Exercise brief>
Whenever a line contains the string "positivity", copy it out of the entries.

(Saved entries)
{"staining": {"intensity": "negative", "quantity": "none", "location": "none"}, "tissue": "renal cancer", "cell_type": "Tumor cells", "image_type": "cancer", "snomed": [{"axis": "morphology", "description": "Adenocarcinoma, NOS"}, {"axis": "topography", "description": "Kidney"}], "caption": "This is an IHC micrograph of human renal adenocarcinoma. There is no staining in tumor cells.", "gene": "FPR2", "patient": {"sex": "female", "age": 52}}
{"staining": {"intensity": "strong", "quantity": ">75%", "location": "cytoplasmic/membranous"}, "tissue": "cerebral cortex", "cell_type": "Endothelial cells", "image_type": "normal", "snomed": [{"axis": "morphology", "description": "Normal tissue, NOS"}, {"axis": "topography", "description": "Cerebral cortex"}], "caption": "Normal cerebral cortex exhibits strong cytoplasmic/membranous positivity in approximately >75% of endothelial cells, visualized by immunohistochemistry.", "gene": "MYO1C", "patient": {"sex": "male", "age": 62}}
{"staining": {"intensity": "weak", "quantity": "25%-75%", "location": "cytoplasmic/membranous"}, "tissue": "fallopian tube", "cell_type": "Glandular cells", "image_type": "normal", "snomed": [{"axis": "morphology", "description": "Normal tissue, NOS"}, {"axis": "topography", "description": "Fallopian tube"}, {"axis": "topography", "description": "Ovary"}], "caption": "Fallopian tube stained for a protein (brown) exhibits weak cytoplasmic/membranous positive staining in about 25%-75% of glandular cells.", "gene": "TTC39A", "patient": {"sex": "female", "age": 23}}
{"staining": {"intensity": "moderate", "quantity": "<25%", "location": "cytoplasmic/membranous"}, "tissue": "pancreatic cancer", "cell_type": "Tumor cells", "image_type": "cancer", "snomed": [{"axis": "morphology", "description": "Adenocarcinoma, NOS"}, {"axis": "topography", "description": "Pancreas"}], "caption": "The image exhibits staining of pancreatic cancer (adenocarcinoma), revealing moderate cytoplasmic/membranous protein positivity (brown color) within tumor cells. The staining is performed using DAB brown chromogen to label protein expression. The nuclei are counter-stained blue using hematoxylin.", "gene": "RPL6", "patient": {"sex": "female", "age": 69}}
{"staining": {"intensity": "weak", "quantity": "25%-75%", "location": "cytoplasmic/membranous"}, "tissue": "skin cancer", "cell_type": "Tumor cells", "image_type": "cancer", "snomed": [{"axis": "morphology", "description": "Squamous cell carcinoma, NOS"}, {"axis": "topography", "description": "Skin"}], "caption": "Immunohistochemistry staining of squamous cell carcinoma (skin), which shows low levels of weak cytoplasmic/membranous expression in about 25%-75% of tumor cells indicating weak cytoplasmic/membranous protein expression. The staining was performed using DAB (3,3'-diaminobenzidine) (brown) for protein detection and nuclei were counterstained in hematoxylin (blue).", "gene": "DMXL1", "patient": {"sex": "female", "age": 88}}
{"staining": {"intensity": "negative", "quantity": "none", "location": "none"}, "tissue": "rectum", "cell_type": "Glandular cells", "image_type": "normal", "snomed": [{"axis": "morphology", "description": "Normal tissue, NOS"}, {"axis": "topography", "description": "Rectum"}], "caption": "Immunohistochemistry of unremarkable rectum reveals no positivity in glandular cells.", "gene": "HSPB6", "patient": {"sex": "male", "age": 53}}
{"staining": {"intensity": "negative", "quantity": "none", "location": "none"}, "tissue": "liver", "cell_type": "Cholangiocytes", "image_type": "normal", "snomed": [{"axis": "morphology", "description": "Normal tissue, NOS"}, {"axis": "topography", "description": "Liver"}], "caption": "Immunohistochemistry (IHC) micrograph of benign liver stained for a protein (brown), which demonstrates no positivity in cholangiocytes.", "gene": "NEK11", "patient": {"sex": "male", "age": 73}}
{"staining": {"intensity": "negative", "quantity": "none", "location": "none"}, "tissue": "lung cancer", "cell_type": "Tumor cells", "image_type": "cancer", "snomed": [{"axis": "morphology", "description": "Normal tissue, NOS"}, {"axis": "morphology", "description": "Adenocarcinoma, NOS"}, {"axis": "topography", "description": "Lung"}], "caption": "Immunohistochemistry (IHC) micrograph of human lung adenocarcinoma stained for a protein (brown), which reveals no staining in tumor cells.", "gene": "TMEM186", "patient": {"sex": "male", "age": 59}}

Answer section>
{"staining": {"intensity": "strong", "quantity": ">75%", "location": "cytoplasmic/membranous"}, "tissue": "cerebral cortex", "cell_type": "Endothelial cells", "image_type": "normal", "snomed": [{"axis": "morphology", "description": "Normal tissue, NOS"}, {"axis": "topography", "description": "Cerebral cortex"}], "caption": "Normal cerebral cortex exhibits strong cytoplasmic/membranous positivity in approximately >75% of endothelial cells, visualized by immunohistochemistry.", "gene": "MYO1C", "patient": {"sex": "male", "age": 62}}
{"staining": {"intensity": "moderate", "quantity": "<25%", "location": "cytoplasmic/membranous"}, "tissue": "pancreatic cancer", "cell_type": "Tumor cells", "image_type": "cancer", "snomed": [{"axis": "morphology", "description": "Adenocarcinoma, NOS"}, {"axis": "topography", "description": "Pancreas"}], "caption": "The image exhibits staining of pancreatic cancer (adenocarcinoma), revealing moderate cytoplasmic/membranous protein positivity (brown color) within tumor cells. The staining is performed using DAB brown chromogen to label protein expression. The nuclei are counter-stained blue using hematoxylin.", "gene": "RPL6", "patient": {"sex": "female", "age": 69}}
{"staining": {"intensity": "negative", "quantity": "none", "location": "none"}, "tissue": "rectum", "cell_type": "Glandular cells", "image_type": "normal", "snomed": [{"axis": "morphology", "description": "Normal tissue, NOS"}, {"axis": "topography", "description": "Rectum"}], "caption": "Immunohistochemistry of unremarkable rectum reveals no positivity in glandular cells.", "gene": "HSPB6", "patient": {"sex": "male", "age": 53}}
{"staining": {"intensity": "negative", "quantity": "none", "location": "none"}, "tissue": "liver", "cell_type": "Cholangiocytes", "image_type": "normal", "snomed": [{"axis": "morphology", "description": "Normal tissue, NOS"}, {"axis": "topography", "description": "Liver"}], "caption": "Immunohistochemistry (IHC) micrograph of benign liver stained for a protein (brown), which demonstrates no positivity in cholangiocytes.", "gene": "NEK11", "patient": {"sex": "male", "age": 73}}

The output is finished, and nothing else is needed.